Near-memory computing: moving computation closer to DRAM (Processing-In-Memory) to reduce the memory bandwidth bottleneck. Research prototypes demonstrate 10-100× energy efficiency improvements for memory-bound workloads.

RISC-V proliferation: as custom silicon becomes more accessible (chiplets, open-source PDKs), RISC-V enables domain-specific cores without licensing friction.

Where Assembly Knowledge Fits

Assembly is not going away. But the question of "where does it matter" shifts:

x86-64: still dominant in servers, desktops, and laptops. Assembly knowledge is directly applicable.
ARM64: dominant in mobile, increasingly in servers (AWS Graviton, Apple M-series). Assembly directly applicable.
RISC-V: growing in embedded and custom silicon. Transferable from ARM64 knowledge.
GPU "assembly": PTX for CUDA work; understanding SIMT principles matters for GPU optimization.
DSA "assembly": compilers handle DSA programming, but understanding the computation model matters for effective use.

The skill that assembly teaches — understanding the machine without abstractions, thinking precisely about what the CPU does at each step — transfers to every future architecture, even those that have not been designed yet.

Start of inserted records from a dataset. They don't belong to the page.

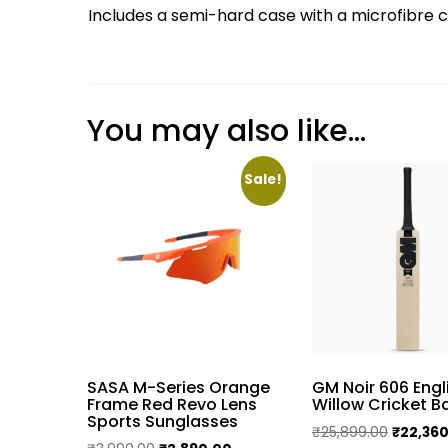
Includes a semi-hard case with a microfibre c
You may also like…
Sale!
SASA M-Series Orange
GM Noir 606 Engl
Frame Red Revo Lens
Willow Cricket B
Sports Sunglasses
Original
₹
25,899.00
₹
22,36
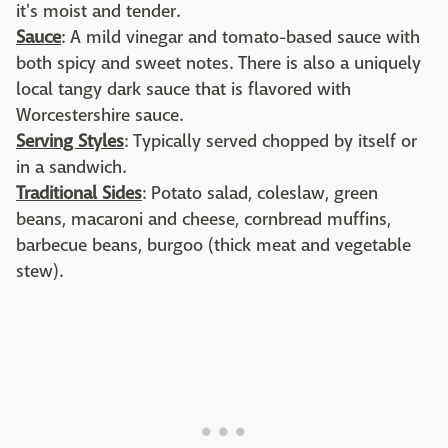
it's moist and tender.
Sauce
: A mild vinegar and tomato-based sauce with
both spicy and sweet notes. There is also a uniquely
local tangy dark sauce that is flavored with
Worcestershire sauce.
Serving Styles
: Typically served chopped by itself or
in a sandwich.
Traditional Sides
: Potato salad, coleslaw, green
beans, macaroni and cheese, cornbread muffins,
barbecue beans, burgoo (thick meat and vegetable
stew).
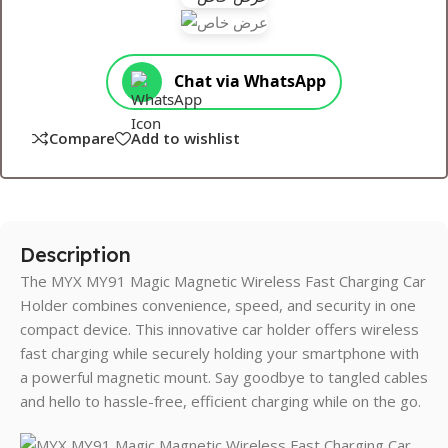
Chat via WhatsApp
Compare
Add to wishlist
Description
The MYX MY91 Magic Magnetic Wireless Fast Charging Car
Holder combines convenience, speed, and security in one
compact device. This innovative car holder offers wireless
fast charging while securely holding your smartphone with
a powerful magnetic mount. Say goodbye to tangled cables
and hello to hassle-free, efficient charging while on the go.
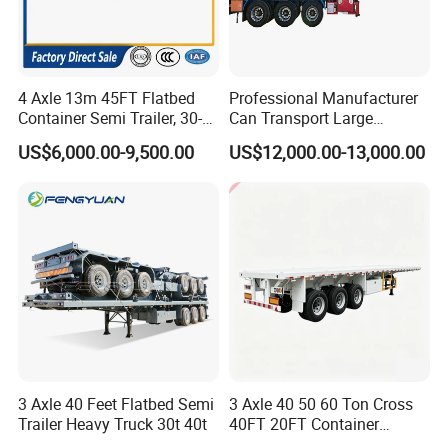
4 Axle 13m 45FT Flatbed
Professional Manufacturer
Container Semi Trailer, 30-
Can Transport Large
80ton Heavy Duty Low Flat
Capacity Chemical Liquid
US$6,000.00-9,500.00
US$12,000.00-13,000.00
Deck Platform Cargo Trailer
Acid Chemical 3 Axle Heavy
for Sale
Cargo Transport Semi-
Trailer Tank Semi-Trailer
3 Axle 40 Feet Flatbed Semi
3 Axle 40 50 60 Ton Cross
Trailer Heavy Truck 30t 40t
40FT 20FT Container
Logistics Highbed Platform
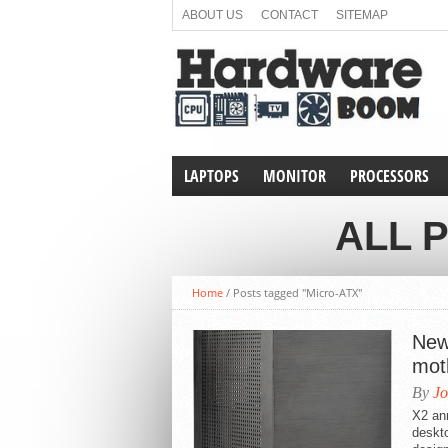
ABOUT US
CONTACT
SITEMAP
LAPTOPS
MONITOR
PROCESSORS
ALL 
Home
/
Posts tagged "Micro-ATX"
New
mot
By
Jo
X2 an
deskt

🔄 Check Your Understanding: 1. In the compiler pipeline, what does SSA (Static Single Assignment) form mean? 2. Why is register allocation modeled as a graph coloring problem? 3. What does a JIT compiler need to do before executing generated machine code on Linux? 4. What is the security model that makes WASM safe to run in a browser? 5. Why is RISC-V considered historically significant beyond its technical design?

Summary

Compilers transform source code through lexing, parsing, IR construction, optimization, instruction selection, register allocation, and instruction scheduling. Understanding this pipeline explains why the compiler makes the choices visible in disassembly. JIT compilers generate machine code at runtime by writing instruction bytes to executable memory (or via LLVM ORC). WebAssembly is a stack-machine portable ISA with a security model built for untrusted code execution in browsers and beyond. RISC-V is the open ISA that is changing the semiconductor landscape by enabling custom silicon without licensing friction. GPU computing uses SIMT execution at a scale that dwarfs CPU SIMD. The future is heterogeneous — but assembly knowledge is how you understand any architecture, present or future, without illusions.